As was widely trailed across the media, the HS2 project was today approved by Transport Secretary Justine Greening. No significant concession was made on the route of the new line, although some extra tunnelling was also approved. Almost immediately the spin started from those opposed to the scheme, with factual analysis an early casualty of this particular war.

The £32 billion cost of both phases of HS2 – that’s the London to Birmingham part, and the completion of the “Y” network on to Manchester and Leeds – was one such casualty as the perpetually thirsty Paul Staines and his tame gofer Henry Cole at the Guido Fawkes blog, the Laurel and Hardy of the blogosphere, accused everyone else of spinning, while engaging in, er, spinning.

There are a lot of number [sic] floating around today regarding HS2” they tell. Including their own: the estimated cost is petulantly dismissed as “woefully underestimated”, and a figure of £60 billion is then claimed. Staines and Cole have, between them, zero expertise in managing large and complex civil engineering projects. So that’s worth reading just for the howler and the laughs, then.

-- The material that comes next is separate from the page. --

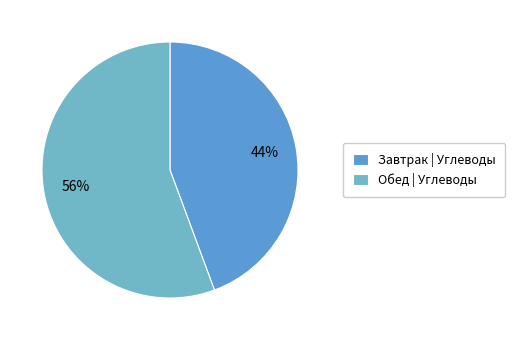

How many slices are in this pie chart?

2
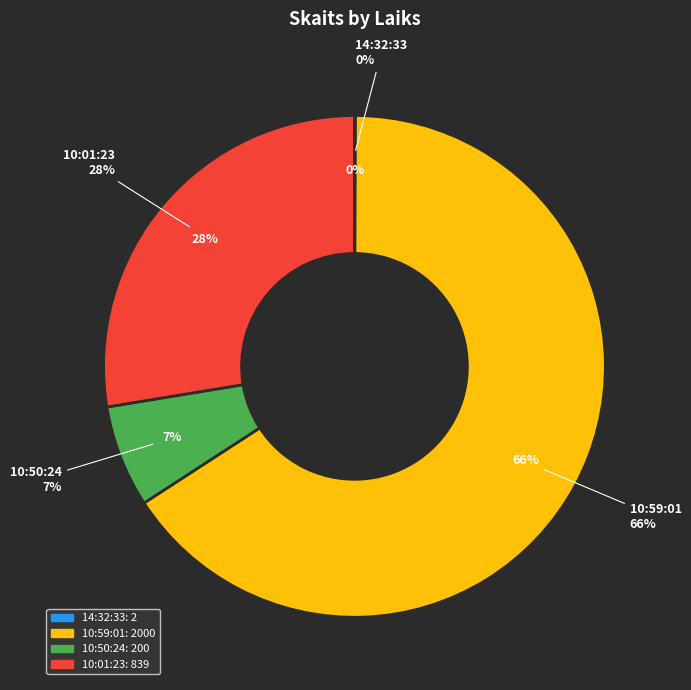

How many segments does this pie chart have?

4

But over at the so-called Taxpayers’ Alliance (TPA), where the dubiously talented group of non-job holders has recorded another magnificent failure, Matthew Sinclair was in full mardy strop mode, dispensing misleading information as he went. So the cost of London to Birmingham was asserted to be £32 billion (wrong – actually £17 billion) as Sinclair laid down a carpet of dishonesty.

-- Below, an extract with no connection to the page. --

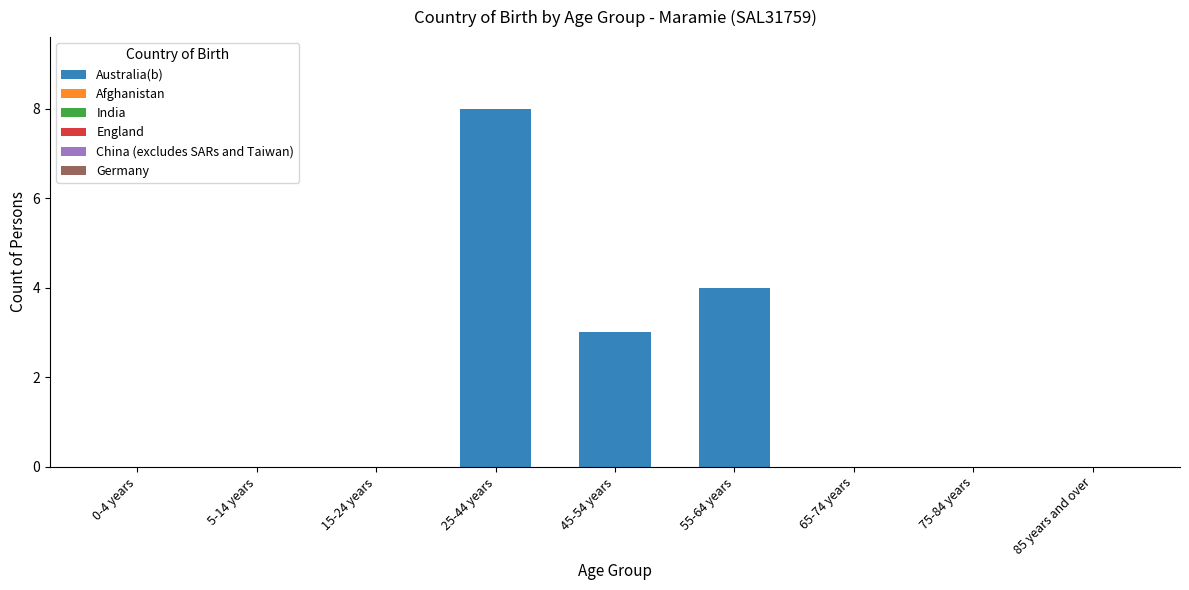

How many distinct data groups are displayed?

1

The cost of HS2 Phase 1, it was suggested, could be as high as £45 billion, but this is based on a series of assumptions made in their earlier propaganda. The TPA claim that they have the public on their side, but quote only a poll they themselves commissioned. Their desperation meant that Nigel Lawson was put forward as a “business leader”. And we get the “£1,000 per family” line again.

Other alternatives are said to give better value for money, but Atkins Rail Package 2 (RP2), which the TPA has recommended, has an unworkable timetable, reduces capacity for commuters, especially to Northampton, and does not provide for freight capacity, the latter being vitally important as it not only takes significant numbers of lorry movements off the roads, but makes money for The Railway.

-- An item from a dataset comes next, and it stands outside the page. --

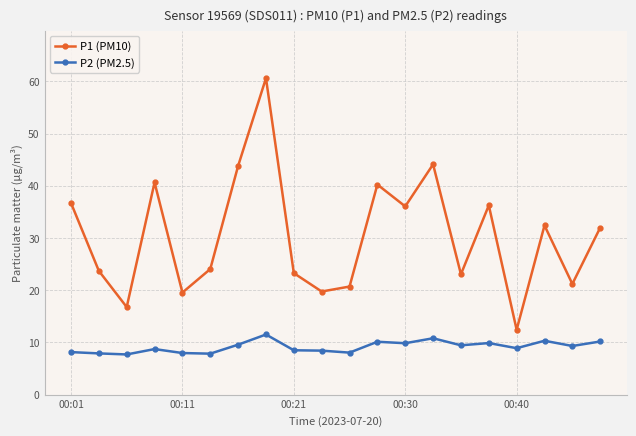

What is the value of the P1 (PM10) point at the 20th from the left?

32.0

The assertion by Sinclair that HS2 is “taxing the poor to pay for a rich man’s train” is sheer brass neck: the TPA represents the rich. HS2, as with the LGV and AVE programmes in France and Spain, is about capacity: there is a limit to what can be squeezed out of the present network. Moreover, the best value is always with new build, and HS1 was completed within time and budget.

It is time for Sinclair and his fellow flat earthers to get a life, and get over themselves.

1 comment:

John Ruddy said...

The whole history of the railways has been one of increasing capacity to cope with demand. Whether it was going from 1 track to 2, to 4 (or even 6 or 8 tracks just look at the liens out of Waterloo as an example), right through to building additional lines. Just look at how many lines were eventually built connecting Liverpool and Manchester.